→ WORK REQUIRED
Every line of the material that follows must be printed again exactly.

** START DATA PROVIDED **

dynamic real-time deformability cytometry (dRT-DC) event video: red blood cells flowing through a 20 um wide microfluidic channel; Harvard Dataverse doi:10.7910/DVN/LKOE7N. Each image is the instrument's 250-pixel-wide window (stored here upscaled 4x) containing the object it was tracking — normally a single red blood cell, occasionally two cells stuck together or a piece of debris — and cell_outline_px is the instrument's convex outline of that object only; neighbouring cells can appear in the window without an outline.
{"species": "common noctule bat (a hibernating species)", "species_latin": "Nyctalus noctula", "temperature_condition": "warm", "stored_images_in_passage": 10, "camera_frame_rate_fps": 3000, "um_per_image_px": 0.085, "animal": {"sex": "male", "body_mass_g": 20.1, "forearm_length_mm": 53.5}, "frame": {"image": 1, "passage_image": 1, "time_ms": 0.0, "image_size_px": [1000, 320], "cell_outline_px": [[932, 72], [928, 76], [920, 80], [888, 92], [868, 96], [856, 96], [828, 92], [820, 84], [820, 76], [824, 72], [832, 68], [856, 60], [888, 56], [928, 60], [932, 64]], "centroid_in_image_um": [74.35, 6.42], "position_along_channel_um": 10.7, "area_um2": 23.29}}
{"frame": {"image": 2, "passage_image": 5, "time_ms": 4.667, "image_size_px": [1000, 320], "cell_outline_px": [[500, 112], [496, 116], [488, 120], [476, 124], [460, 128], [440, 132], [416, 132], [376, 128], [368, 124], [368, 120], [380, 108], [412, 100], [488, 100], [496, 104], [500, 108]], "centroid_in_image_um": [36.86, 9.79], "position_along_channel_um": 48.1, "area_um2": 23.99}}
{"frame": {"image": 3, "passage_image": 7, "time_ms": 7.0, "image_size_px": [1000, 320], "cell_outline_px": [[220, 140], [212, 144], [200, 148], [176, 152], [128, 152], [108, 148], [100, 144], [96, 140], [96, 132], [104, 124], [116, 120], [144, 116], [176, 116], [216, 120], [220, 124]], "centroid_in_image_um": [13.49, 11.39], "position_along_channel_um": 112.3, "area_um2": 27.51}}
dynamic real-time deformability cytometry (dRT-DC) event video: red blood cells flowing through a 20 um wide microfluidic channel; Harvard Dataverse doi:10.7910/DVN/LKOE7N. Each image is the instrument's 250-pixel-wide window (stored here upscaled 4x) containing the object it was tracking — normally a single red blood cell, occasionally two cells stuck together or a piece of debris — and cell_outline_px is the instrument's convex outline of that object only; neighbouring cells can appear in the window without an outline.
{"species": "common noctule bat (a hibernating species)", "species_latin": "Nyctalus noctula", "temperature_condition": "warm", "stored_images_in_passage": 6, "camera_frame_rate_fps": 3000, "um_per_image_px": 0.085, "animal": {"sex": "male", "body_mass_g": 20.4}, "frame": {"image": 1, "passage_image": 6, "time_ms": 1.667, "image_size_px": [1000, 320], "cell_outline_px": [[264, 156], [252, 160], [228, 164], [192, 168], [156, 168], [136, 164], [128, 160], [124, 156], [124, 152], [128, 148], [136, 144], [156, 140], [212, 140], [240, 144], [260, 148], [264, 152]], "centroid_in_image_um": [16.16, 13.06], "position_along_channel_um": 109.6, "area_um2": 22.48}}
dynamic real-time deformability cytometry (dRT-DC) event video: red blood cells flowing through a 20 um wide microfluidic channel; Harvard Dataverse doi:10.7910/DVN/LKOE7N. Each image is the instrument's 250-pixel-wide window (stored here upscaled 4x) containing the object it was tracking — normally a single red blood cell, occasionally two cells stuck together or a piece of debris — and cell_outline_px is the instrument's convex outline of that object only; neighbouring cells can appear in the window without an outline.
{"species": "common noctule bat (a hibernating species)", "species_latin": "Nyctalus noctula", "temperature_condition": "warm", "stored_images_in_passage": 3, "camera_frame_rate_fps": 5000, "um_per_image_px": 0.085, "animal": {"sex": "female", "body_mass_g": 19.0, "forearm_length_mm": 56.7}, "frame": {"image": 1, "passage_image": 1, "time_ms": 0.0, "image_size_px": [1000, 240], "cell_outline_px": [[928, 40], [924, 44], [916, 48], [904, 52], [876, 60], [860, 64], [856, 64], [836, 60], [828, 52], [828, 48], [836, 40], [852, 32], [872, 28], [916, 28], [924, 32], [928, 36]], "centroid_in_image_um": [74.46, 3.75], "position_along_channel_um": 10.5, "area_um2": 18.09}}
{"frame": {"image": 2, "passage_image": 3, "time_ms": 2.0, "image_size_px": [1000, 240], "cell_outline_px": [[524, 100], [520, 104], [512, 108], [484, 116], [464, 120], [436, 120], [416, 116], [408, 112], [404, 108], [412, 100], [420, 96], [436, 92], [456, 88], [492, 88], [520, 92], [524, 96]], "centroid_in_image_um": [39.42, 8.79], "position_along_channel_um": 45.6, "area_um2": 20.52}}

** END DATA PROVIDED **

→ OUTPUT FOR THIS TASK
dynamic real-time deformability cytometry (dRT-DC) event video: red blood cells flowing through a 20 um wide microfluidic channel; Harvard Dataverse doi:10.7910/DVN/LKOE7N. Each image is the instrument's 250-pixel-wide window (stored here upscaled 4x) containing the object it was tracking — normally a single red blood cell, occasionally two cells stuck together or a piece of debris — and cell_outline_px is the instrument's convex outline of that object only; neighbouring cells can appear in the window without an outline.
{"species": "common noctule bat (a hibernating species)", "species_latin": "Nyctalus noctula", "temperature_condition": "warm", "stored_images_in_passage": 10, "camera_frame_rate_fps": 3000, "um_per_image_px": 0.085, "animal": {"sex": "male", "body_mass_g": 20.1, "forearm_length_mm": 53.5}, "frame": {"image": 1, "passage_image": 1, "time_ms": 0.0, "image_size_px": [1000, 320], "cell_outline_px": [[932, 72], [928, 76], [920, 80], [888, 92], [868, 96], [856, 96], [828, 92], [820, 84], [820, 76], [824, 72], [832, 68], [856, 60], [888, 56], [928, 60], [932, 64]], "centroid_in_image_um": [74.35, 6.42], "position_along_channel_um": 10.7, "area_um2": 23.29}}
{"frame": {"image": 2, "passage_image": 5, "time_ms": 4.667, "image_size_px": [1000, 320], "cell_outline_px": [[500, 112], [496, 116], [488, 120], [476, 124], [460, 128], [440, 132], [416, 132], [376, 128], [368, 124], [368, 120], [380, 108], [412, 100], [488, 100], [496, 104], [500, 108]], "centroid_in_image_um": [36.86, 9.79], "position_along_channel_um": 48.1, "area_um2": 23.99}}
{"frame": {"image": 3, "passage_image": 7, "time_ms": 7.0, "image_size_px": [1000, 320], "cell_outline_px": [[220, 140], [212, 144], [200, 148], [176, 152], [128, 152], [108, 148], [100, 144], [96, 140], [96, 132], [104, 124], [116, 120], [144, 116], [176, 116], [216, 120], [220, 124]], "centroid_in_image_um": [13.49, 11.39], "position_along_channel_um": 112.3, "area_um2": 27.51}}
dynamic real-time deformability cytometry (dRT-DC) event video: red blood cells flowing through a 20 um wide microfluidic channel; Harvard Dataverse doi:10.7910/DVN/LKOE7N. Each image is the instrument's 250-pixel-wide window (stored here upscaled 4x) containing the object it was tracking — normally a single red blood cell, occasionally two cells stuck together or a piece of debris — and cell_outline_px is the instrument's convex outline of that object only; neighbouring cells can appear in the window without an outline.
{"species": "common noctule bat (a hibernating species)", "species_latin": "Nyctalus noctula", "temperature_condition": "warm", "stored_images_in_passage": 6, "camera_frame_rate_fps": 3000, "um_per_image_px": 0.085, "animal": {"sex": "male", "body_mass_g": 20.4}, "frame": {"image": 1, "passage_image": 6, "time_ms": 1.667, "image_size_px": [1000, 320], "cell_outline_px": [[264, 156], [252, 160], [228, 164], [192, 168], [156, 168], [136, 164], [128, 160], [124, 156], [124, 152], [128, 148], [136, 144], [156, 140], [212, 140], [240, 144], [260, 148], [264, 152]], "centroid_in_image_um": [16.16, 13.06], "position_along_channel_um": 109.6, "area_um2": 22.48}}
dynamic real-time deformability cytometry (dRT-DC) event video: red blood cells flowing through a 20 um wide microfluidic channel; Harvard Dataverse doi:10.7910/DVN/LKOE7N. Each image is the instrument's 250-pixel-wide window (stored here upscaled 4x) containing the object it was tracking — normally a single red blood cell, occasionally two cells stuck together or a piece of debris — and cell_outline_px is the instrument's convex outline of that object only; neighbouring cells can appear in the window without an outline.
{"species": "common noctule bat (a hibernating species)", "species_latin": "Nyctalus noctula", "temperature_condition": "warm", "stored_images_in_passage": 3, "camera_frame_rate_fps": 5000, "um_per_image_px": 0.085, "animal": {"sex": "female", "body_mass_g": 19.0, "forearm_length_mm": 56.7}, "frame": {"image": 1, "passage_image": 1, "time_ms": 0.0, "image_size_px": [1000, 240], "cell_outline_px": [[928, 40], [924, 44], [916, 48], [904, 52], [876, 60], [860, 64], [856, 64], [836, 60], [828, 52], [828, 48], [836, 40], [852, 32], [872, 28], [916, 28], [924, 32], [928, 36]], "centroid_in_image_um": [74.46, 3.75], "position_along_channel_um": 10.5, "area_um2": 18.09}}
{"frame": {"image": 2, "passage_image": 3, "time_ms": 2.0, "image_size_px": [1000, 240], "cell_outline_px": [[524, 100], [520, 104], [512, 108], [484, 116], [464, 120], [436, 120], [416, 116], [408, 112], [404, 108], [412, 100], [420, 96], [436, 92], [456, 88], [492, 88], [520, 92], [524, 96]], "centroid_in_image_um": [39.42, 8.79], "position_along_channel_um": 45.6, "area_um2": 20.52}}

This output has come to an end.